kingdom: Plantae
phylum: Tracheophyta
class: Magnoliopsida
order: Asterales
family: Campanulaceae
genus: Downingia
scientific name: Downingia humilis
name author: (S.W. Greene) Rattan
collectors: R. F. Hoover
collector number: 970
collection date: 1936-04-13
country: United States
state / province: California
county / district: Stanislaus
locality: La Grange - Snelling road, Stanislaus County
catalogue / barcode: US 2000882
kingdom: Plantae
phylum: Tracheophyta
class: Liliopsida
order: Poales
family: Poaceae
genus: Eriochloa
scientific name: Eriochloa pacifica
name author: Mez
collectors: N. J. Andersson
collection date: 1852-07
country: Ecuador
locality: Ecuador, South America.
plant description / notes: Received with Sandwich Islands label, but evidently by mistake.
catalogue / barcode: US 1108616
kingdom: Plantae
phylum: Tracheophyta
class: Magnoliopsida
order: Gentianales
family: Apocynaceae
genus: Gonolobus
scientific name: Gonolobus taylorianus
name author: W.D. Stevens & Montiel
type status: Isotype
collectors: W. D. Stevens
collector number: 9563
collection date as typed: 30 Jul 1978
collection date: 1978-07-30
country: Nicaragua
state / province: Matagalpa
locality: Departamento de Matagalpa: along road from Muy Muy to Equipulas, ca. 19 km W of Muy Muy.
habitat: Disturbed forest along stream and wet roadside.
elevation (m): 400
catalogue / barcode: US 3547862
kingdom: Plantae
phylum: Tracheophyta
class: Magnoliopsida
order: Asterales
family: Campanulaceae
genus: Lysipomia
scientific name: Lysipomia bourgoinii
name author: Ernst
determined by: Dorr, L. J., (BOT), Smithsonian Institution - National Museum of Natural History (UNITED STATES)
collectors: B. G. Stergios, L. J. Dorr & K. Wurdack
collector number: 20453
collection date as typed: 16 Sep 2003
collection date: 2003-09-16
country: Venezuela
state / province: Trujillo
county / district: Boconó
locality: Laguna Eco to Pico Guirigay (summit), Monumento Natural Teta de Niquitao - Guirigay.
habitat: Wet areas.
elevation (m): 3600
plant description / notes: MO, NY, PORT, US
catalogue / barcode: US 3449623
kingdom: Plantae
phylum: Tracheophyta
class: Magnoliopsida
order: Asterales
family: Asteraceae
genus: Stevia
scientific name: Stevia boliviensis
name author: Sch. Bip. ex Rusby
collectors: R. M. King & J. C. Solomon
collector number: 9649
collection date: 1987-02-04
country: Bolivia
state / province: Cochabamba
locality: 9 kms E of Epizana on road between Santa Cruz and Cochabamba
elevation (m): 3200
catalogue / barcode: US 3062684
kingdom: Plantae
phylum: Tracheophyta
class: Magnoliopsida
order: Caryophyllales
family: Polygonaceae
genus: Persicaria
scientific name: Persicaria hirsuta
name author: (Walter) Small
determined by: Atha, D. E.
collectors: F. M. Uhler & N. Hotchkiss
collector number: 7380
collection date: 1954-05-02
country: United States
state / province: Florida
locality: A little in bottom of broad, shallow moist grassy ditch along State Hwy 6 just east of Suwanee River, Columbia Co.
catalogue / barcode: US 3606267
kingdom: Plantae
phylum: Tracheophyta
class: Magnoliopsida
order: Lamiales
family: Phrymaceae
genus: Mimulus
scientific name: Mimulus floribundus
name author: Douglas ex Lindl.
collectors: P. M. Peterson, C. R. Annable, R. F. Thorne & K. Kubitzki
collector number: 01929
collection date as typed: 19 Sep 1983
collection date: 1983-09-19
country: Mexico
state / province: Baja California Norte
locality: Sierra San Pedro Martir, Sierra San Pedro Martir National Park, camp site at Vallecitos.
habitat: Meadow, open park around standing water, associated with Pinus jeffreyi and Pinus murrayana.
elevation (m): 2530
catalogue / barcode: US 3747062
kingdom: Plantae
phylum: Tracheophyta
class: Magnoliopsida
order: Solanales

______

» **STATED EXERCISE**
Copy out every line of the records above word for word, keeping each one as it appears.

» **ANSWER TO THE EXERCISE**
kingdom: Plantae
phylum: Tracheophyta
class: Magnoliopsida
order: Asterales
family: Campanulaceae
genus: Downingia
scientific name: Downingia humilis
name author: (S.W. Greene) Rattan
collectors: R. F. Hoover
collector number: 970
collection date: 1936-04-13
country: United States
state / province: California
county / district: Stanislaus
locality: La Grange - Snelling road, Stanislaus County
catalogue / barcode: US 2000882
kingdom: Plantae
phylum: Tracheophyta
class: Liliopsida
order: Poales
family: Poaceae
genus: Eriochloa
scientific name: Eriochloa pacifica
name author: Mez
collectors: N. J. Andersson
collection date: 1852-07
country: Ecuador
locality: Ecuador, South America.
plant description / notes: Received with Sandwich Islands label, but evidently by mistake.
catalogue / barcode: US 1108616
kingdom: Plantae
phylum: Tracheophyta
class: Magnoliopsida
order: Gentianales
family: Apocynaceae
genus: Gonolobus
scientific name: Gonolobus taylorianus
name author: W.D. Stevens & Montiel
type status: Isotype
collectors: W. D. Stevens
collector number: 9563
collection date as typed: 30 Jul 1978
collection date: 1978-07-30
country: Nicaragua
state / province: Matagalpa
locality: Departamento de Matagalpa: along road from Muy Muy to Equipulas, ca. 19 km W of Muy Muy.
habitat: Disturbed forest along stream and wet roadside.
elevation (m): 400
catalogue / barcode: US 3547862
kingdom: Plantae
phylum: Tracheophyta
class: Magnoliopsida
order: Asterales
family: Campanulaceae
genus: Lysipomia
scientific name: Lysipomia bourgoinii
name author: Ernst
determined by: Dorr, L. J., (BOT), Smithsonian Institution - National Museum of Natural History (UNITED STATES)
collectors: B. G. Stergios, L. J. Dorr & K. Wurdack
collector number: 20453
collection date as typed: 16 Sep 2003
collection date: 2003-09-16
country: Venezuela
state / province: Trujillo
county / district: Boconó
locality: Laguna Eco to Pico Guirigay (summit), Monumento Natural Teta de Niquitao - Guirigay.
habitat: Wet areas.
elevation (m): 3600
plant description / notes: MO, NY, PORT, US
catalogue / barcode: US 3449623
kingdom: Plantae
phylum: Tracheophyta
class: Magnoliopsida
order: Asterales
family: Asteraceae
genus: Stevia
scientific name: Stevia boliviensis
name author: Sch. Bip. ex Rusby
collectors: R. M. King & J. C. Solomon
collector number: 9649
collection date: 1987-02-04
country: Bolivia
state / province: Cochabamba
locality: 9 kms E of Epizana on road between Santa Cruz and Cochabamba
elevation (m): 3200
catalogue / barcode: US 3062684
kingdom: Plantae
phylum: Tracheophyta
class: Magnoliopsida
order: Caryophyllales
family: Polygonaceae
genus: Persicaria
scientific name: Persicaria hirsuta
name author: (Walter) Small
determined by: Atha, D. E.
collectors: F. M. Uhler & N. Hotchkiss
collector number: 7380
collection date: 1954-05-02
country: United States
state / province: Florida
locality: A little in bottom of broad, shallow moist grassy ditch along State Hwy 6 just east of Suwanee River, Columbia Co.
catalogue / barcode: US 3606267
kingdom: Plantae
phylum: Tracheophyta
class: Magnoliopsida
order: Lamiales
family: Phrymaceae
genus: Mimulus
scientific name: Mimulus floribundus
name author: Douglas ex Lindl.
collectors: P. M. Peterson, C. R. Annable, R. F. Thorne & K. Kubitzki
collector number: 01929
collection date as typed: 19 Sep 1983
collection date: 1983-09-19
country: Mexico
state / province: Baja California Norte
locality: Sierra San Pedro Martir, Sierra San Pedro Martir National Park, camp site at Vallecitos.
habitat: Meadow, open park around standing water, associated with Pinus jeffreyi and Pinus murrayana.
elevation (m): 2530
catalogue / barcode: US 3747062
kingdom: Plantae
phylum: Tracheophyta
class: Magnoliopsida
order: Solanales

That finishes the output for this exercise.